Employers Insurance Co. of Wausau v. American Re-Insurance Co.

Issue Discussed: DJ Expenses / Costs within or in Addition to Limits

Submitted by Amy Piccola*

Date Promulgated: March 10, 2003

 

Employers Insurance Co. of Wausau v. American Re-Insurance Co., 256 F. Supp. 2d 923 (W.D. Wisc. 2003)

Court:  U.S. District Court for the Western District of Wisconsin

Issue Decided: Whether reinsurer’s obligation to pay its proportion of “allocated loss expenses” incurred by cedent in investigating and settling claims extended to legal expenses incurred by cedent in defending itself against declaratory judgment action brought by its insured.

Key Holding

The U.S. District Court for the Western District of Wisconsin held that “there can be no question” that the cedent’s declaratory judgment expenses qualified as “allocated loss expenses” under the reinsurance certificate. “Allocated loss expenses” encompassed “all expenses incurred in the investigation and settlement of claims or suits” and, according to the Court, expenses incurred in declaratory judgment actions attempting to avoid coverage for claims were necessarily incurred in investigating and settling claims or suits.
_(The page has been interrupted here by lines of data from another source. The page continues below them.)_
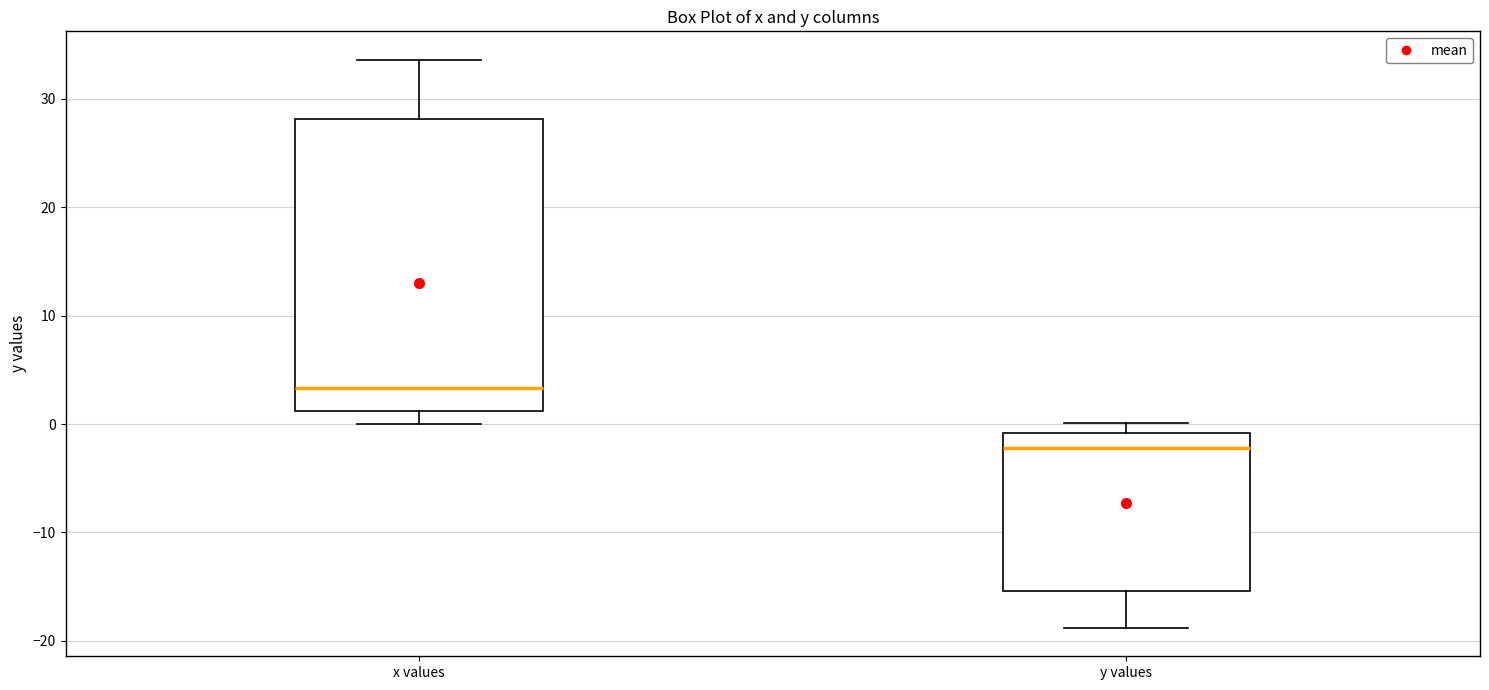

Which box has the highest median line?

x values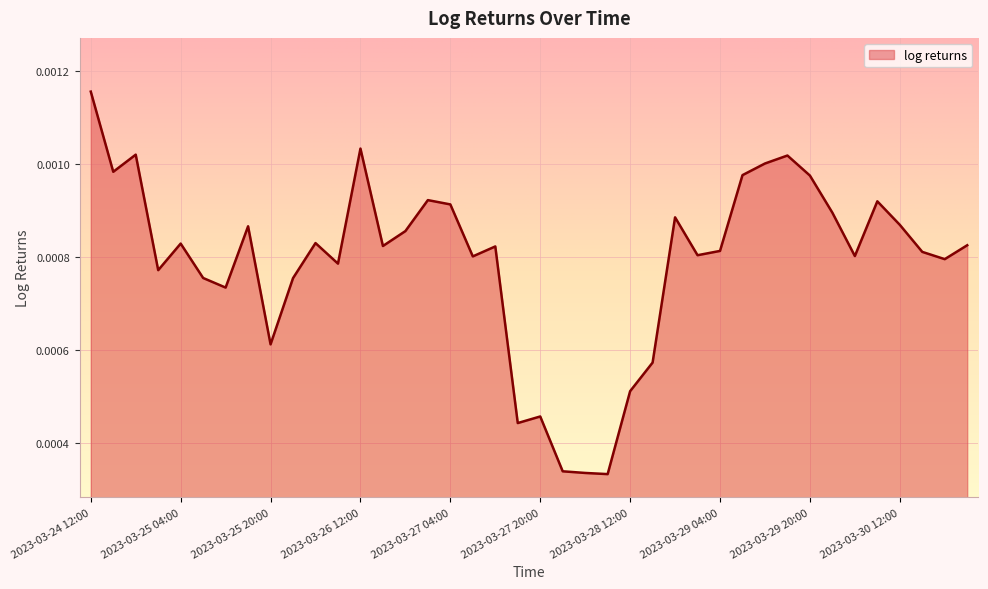

Which category has the lowest value across all series?

2023-03-28 08:00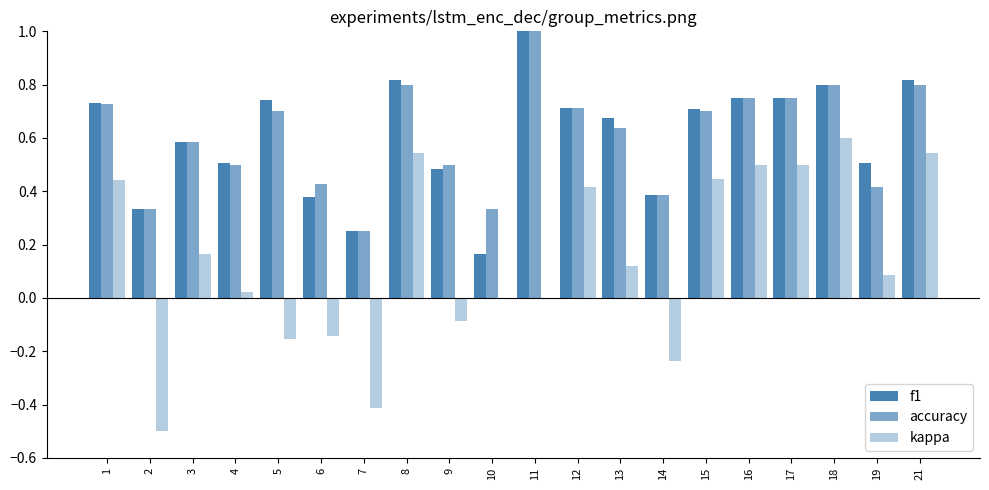

What is the value of the accuracy bar at the 11th from the left?

1.0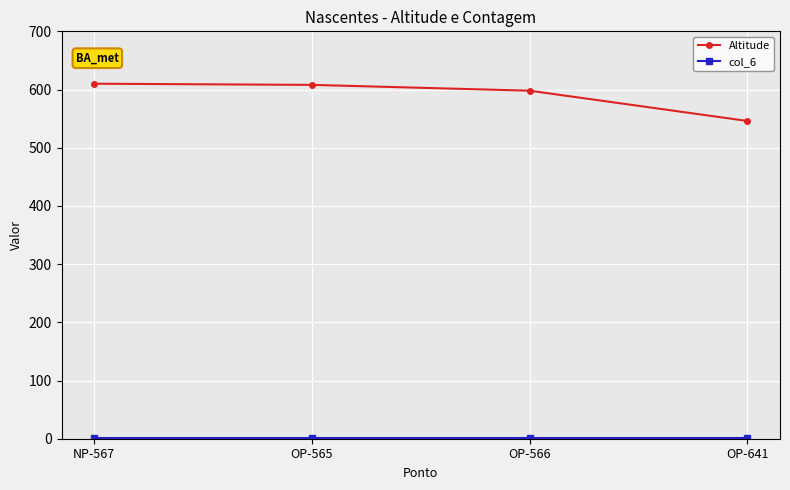

What is the total value across all series at OP-566?

599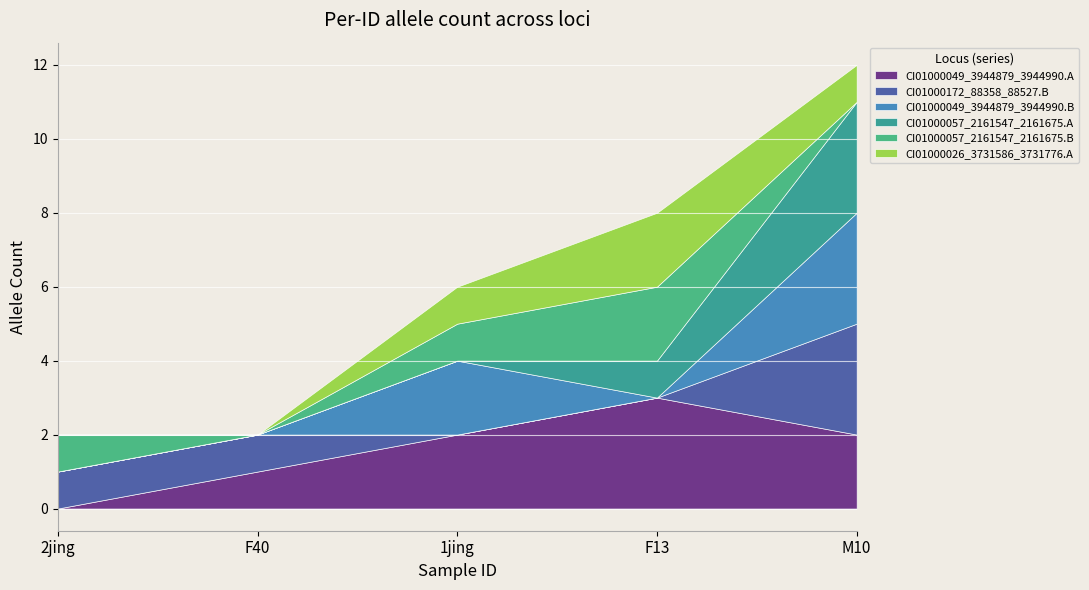

What is the value of the CI01000049_3944879_3944990.B point at the 5th from the left?

3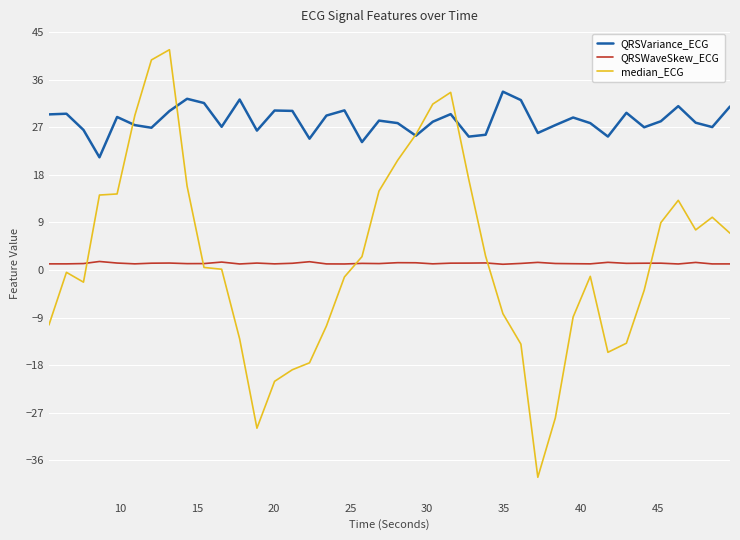

Is this an area chart (filled region under the line)?

No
The Court rejected the reinsurer’s argument that the sentence in the Certificate excluding from coverage those “expenses incurred . . . in regard to any actual or alleged liability that is not within the circumscribed provisions of the policy reinsured” applied to declaratory judgment expenses. Rather, the Court determined that “the most natural reading” of that sentence was that it was “intended to exclude from ‘allocated loss expenses’ those costs incurred in the investigation and settlement of claims other than claims for coverage under the terms of the policy.

Key Takeaways

The U.S. District Court for the Western District of Wisconsin’s determination that the term “allocated loss expenses” unambiguously included legal expenses incurred by cedent in defending itself against declaratory judgment action brought by its insured was based on “common sense and proper grammar.”

* Amy L. Piccola is an Associate in Saul Ewing LLP’s Insurance Practice Group.